Thursday, June 23, 2011

the political system of pakistan, sayeed

(12): instrumental obscurantism--SAK enjoning muslims not to join Congress by saying can't be 'friends' with non-Muslims

(16): British cobble together 51 'representative' Muslims, 1909 -- 41 were landowners!

(16): 1910, tensions in ML with arriving 'lawyer party'

(17): Congress failure to attract Muslims b/c
  1. ML convincing 'Muslims'
  2. Congress use of Hindu symbolism in Maharashtra (Tilak and Gokhale)
(18): Swadeshi was borrowed from Chinese boycott of American goods

(21): Jinnah joins ML in 1913, as 'lawyer/liberal' wing of ML becoming more powerful

(21): this is context of Lucknow Pact in 1916 (high-water mark of unity)

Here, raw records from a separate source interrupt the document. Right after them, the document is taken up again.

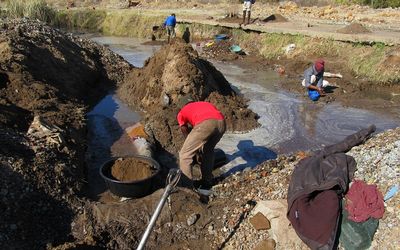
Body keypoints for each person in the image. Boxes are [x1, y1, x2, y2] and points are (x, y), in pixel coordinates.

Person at [177, 99, 226, 190]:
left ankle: (187, 187)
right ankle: (207, 181)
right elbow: (213, 120)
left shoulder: (182, 111)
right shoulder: (205, 104)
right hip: (221, 123)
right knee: (208, 151)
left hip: (206, 123)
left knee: (184, 155)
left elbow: (184, 129)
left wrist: (191, 148)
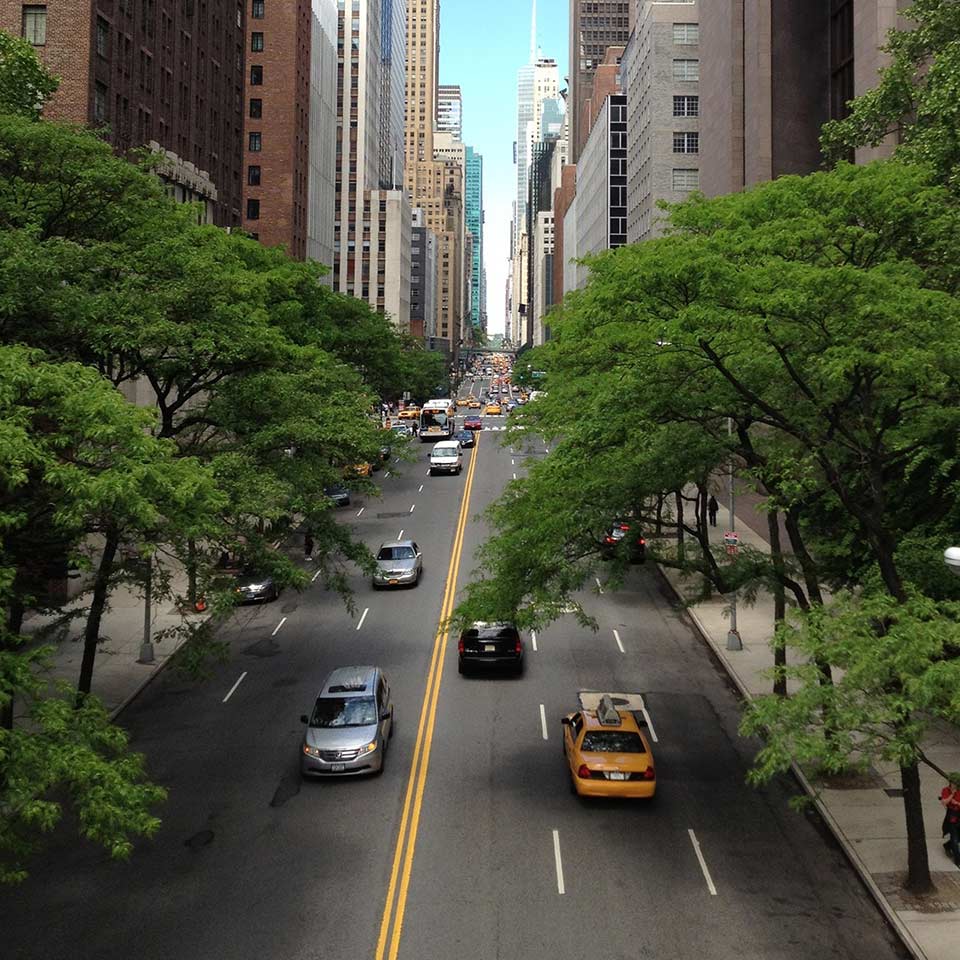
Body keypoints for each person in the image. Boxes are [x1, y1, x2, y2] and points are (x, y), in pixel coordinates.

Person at [941, 776, 960, 867]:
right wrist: (952, 794)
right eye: (953, 783)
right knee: (955, 838)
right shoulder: (946, 790)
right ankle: (958, 860)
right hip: (952, 817)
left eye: (956, 783)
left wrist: (956, 803)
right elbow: (944, 802)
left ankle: (947, 845)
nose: (954, 785)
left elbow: (954, 803)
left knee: (957, 838)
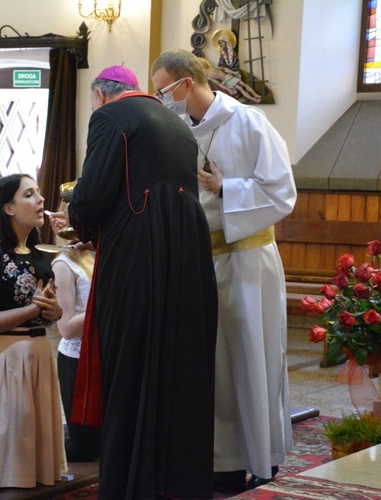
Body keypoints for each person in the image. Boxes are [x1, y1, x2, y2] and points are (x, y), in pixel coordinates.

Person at [50, 65, 218, 499]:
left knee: (131, 361)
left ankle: (129, 482)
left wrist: (79, 224)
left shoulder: (110, 118)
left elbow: (91, 192)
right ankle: (172, 480)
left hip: (137, 257)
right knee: (172, 364)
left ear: (102, 96)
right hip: (184, 258)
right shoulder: (177, 126)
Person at [151, 48, 297, 491]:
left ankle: (262, 459)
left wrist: (225, 187)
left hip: (248, 261)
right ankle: (222, 461)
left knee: (252, 359)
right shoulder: (178, 130)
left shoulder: (248, 122)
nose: (162, 99)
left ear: (187, 83)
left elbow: (282, 193)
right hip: (203, 263)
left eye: (164, 90)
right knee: (213, 367)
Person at [0, 173, 66, 488]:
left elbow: (49, 312)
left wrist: (54, 312)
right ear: (8, 207)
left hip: (40, 354)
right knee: (15, 435)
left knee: (36, 436)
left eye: (38, 193)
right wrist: (32, 310)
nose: (40, 200)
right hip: (8, 356)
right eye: (29, 194)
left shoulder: (40, 256)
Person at [51, 218, 100, 463]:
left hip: (105, 354)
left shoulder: (101, 255)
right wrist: (103, 306)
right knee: (85, 449)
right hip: (78, 358)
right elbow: (66, 328)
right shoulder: (63, 264)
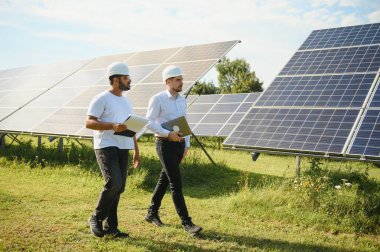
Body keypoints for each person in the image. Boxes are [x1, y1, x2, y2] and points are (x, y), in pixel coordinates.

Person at [144, 65, 202, 235]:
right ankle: (187, 223)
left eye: (181, 79)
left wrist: (187, 144)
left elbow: (185, 121)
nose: (181, 82)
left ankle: (151, 213)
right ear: (168, 81)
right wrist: (168, 133)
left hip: (179, 145)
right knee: (175, 182)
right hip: (164, 144)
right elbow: (149, 122)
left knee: (164, 179)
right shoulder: (158, 99)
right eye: (177, 80)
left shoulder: (182, 99)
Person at [86, 62, 140, 238]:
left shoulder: (127, 101)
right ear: (116, 80)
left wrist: (136, 151)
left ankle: (111, 227)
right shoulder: (101, 99)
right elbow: (89, 122)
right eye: (126, 78)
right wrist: (112, 125)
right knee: (114, 183)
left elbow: (130, 126)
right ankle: (96, 217)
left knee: (120, 187)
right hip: (106, 145)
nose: (129, 80)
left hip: (124, 147)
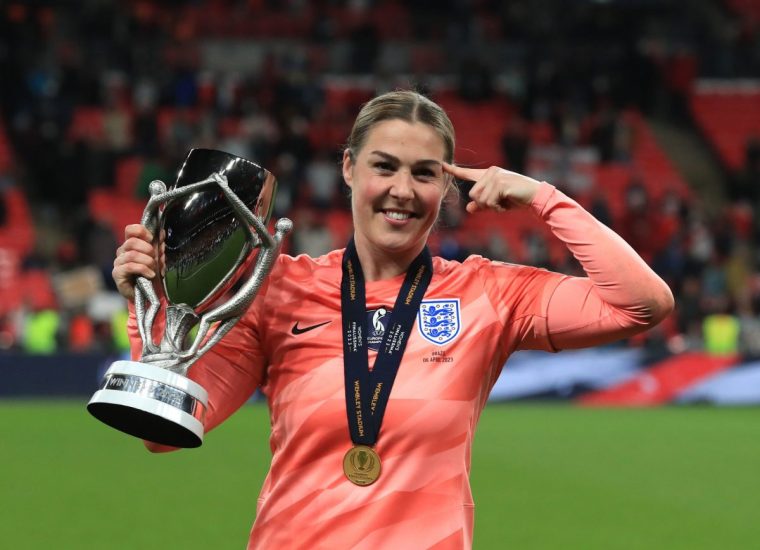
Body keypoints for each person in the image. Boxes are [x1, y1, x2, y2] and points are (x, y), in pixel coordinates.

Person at [112, 90, 674, 549]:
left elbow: (641, 303)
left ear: (447, 187)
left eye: (425, 173)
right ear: (350, 168)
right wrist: (153, 312)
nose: (402, 191)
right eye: (384, 166)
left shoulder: (489, 294)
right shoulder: (279, 288)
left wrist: (544, 196)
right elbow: (163, 434)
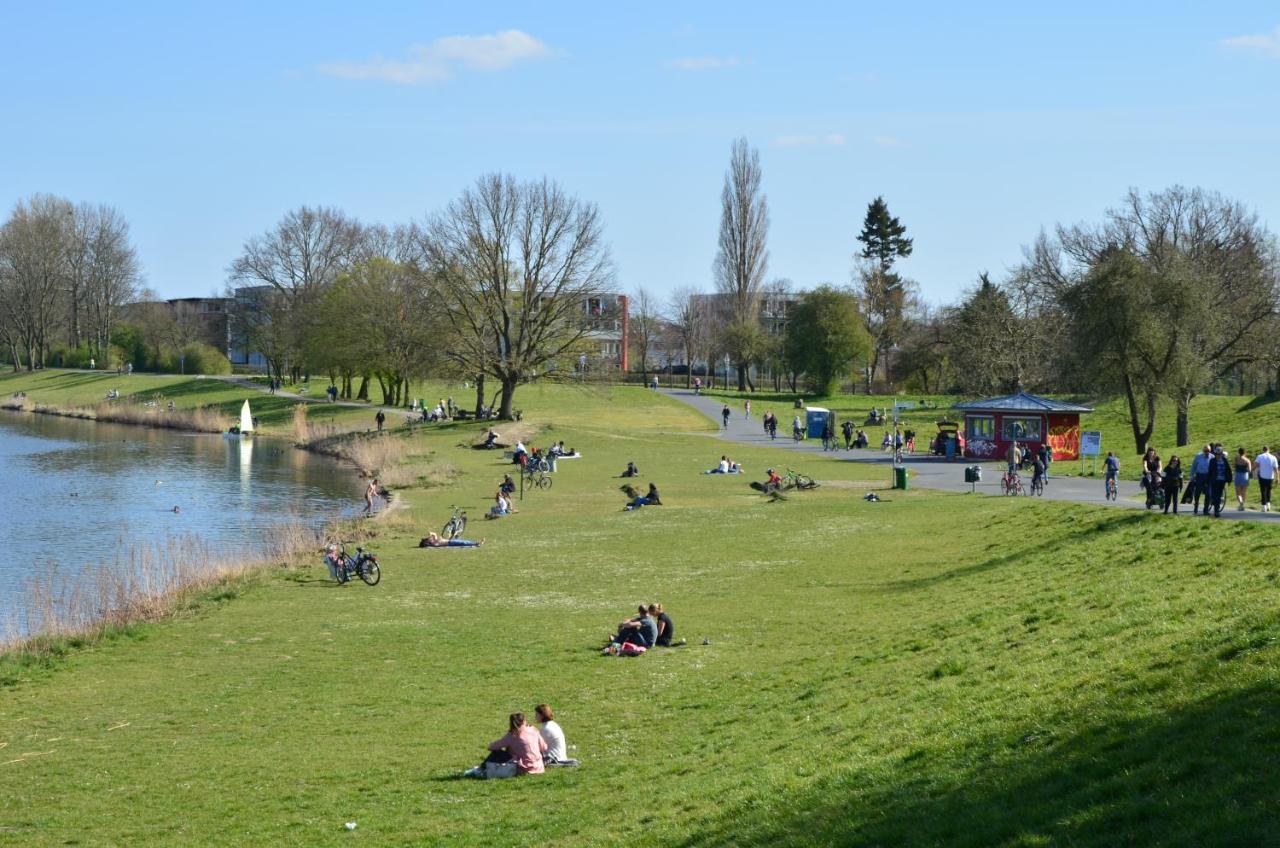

(22): Jinnah suggestion that only 'matriculates' should be allowed into Congress

(24): Jinnah disdainful at agitation/discord during Khlilafat campaign ('inviting chaos')

(24): all manner of anti-British fatwas passed

(26): Simon Comission was all-white; Nehru report was the Congress' response (rejected separate electorates)

(27): Jinnah put forward 14 points , in 1928, as objection (separate electorates, strong representation at centre). Rejected at by All-Parties Conf.

(28): RTConf and CDisobdience, 1930-32

(29): Gov't of India Act 1935

(32): Congress' contradictions, imp--in UP in favour of land reforms, but in Bengal opposed to them; in Punjab and Sind opposed legislation against moneylenders

(34): in '36'-'37, Jinnah wanted to push for negotiations with Congress; but Congress was in strong position, and regarded ML as unimportant

(35): this attitude exemplified in Congress dismissiveness to ML in UP, 1947 elections (demanded that ML merge with Congress). Azad focused on this as leading to Pakistan

(36): Nehru on Muslims--'I come into greater touch with Muslim massess.."

(36): Congress launching Muslim mass contact movement, a challenge to ML

(36): suggestion that this induces Sir Sikander, Fazlul Hug, Saadullah to push their members to join ML

(40-41): ambiguity over Lahore resolution, 1940

(42): Jinnah alliance with titled genry in Punjab, NWFP and Sindh, who loved the British.

(42): imp, this added to the several reasons that collaborationist stance during WWII was essential to ML success

(43): Jinnah-Gandhi negotiations in 1944--denouncing proposed Pakistan as 'moth-eaten', but forced to accept just that in 1947...

(44): Jinnah wrecked Simla conference, 1945, with uncompromising attitude

(45): 1946 elections, ML did much better (but ML ministries only in Bengal and Sind)

(45): Cripps in 1946, failed to bridge differences between Congress and ML

(48): Jinnah launched murderous DAD August 1946 in response to Cabinet Mission Plan failure to give ML sole right to nominate Muslim members to interim government

(52): critical--when up against it, in 1945-1946, ML's path to the masses was through ulama, pirs. divine displeasure against candidates who didn't vote for ML.

(53): lefties in the ML, in this period (GM Syed expelled, of course, because of outspoken criticisms)

(54): in this period (37-47), ML went through a steady centralization

(54-55): character of ML Council--landlord dominated, second biggest party was lawyers

(57-58): important, ML by itself was very weak in Bengal and Punjab, b/c of weight of non-Muslims. had to make alliances with provincial parties. ML also very weak in Frontier and Sindh.

(59): 'popularity' of ML in this time period, moreover, was very short-lived ('pakistan and Islam,' not 'issue-based')

(59): the organizational structure of the ML was very, very weak. Jinnah-heavy, full of pliable men.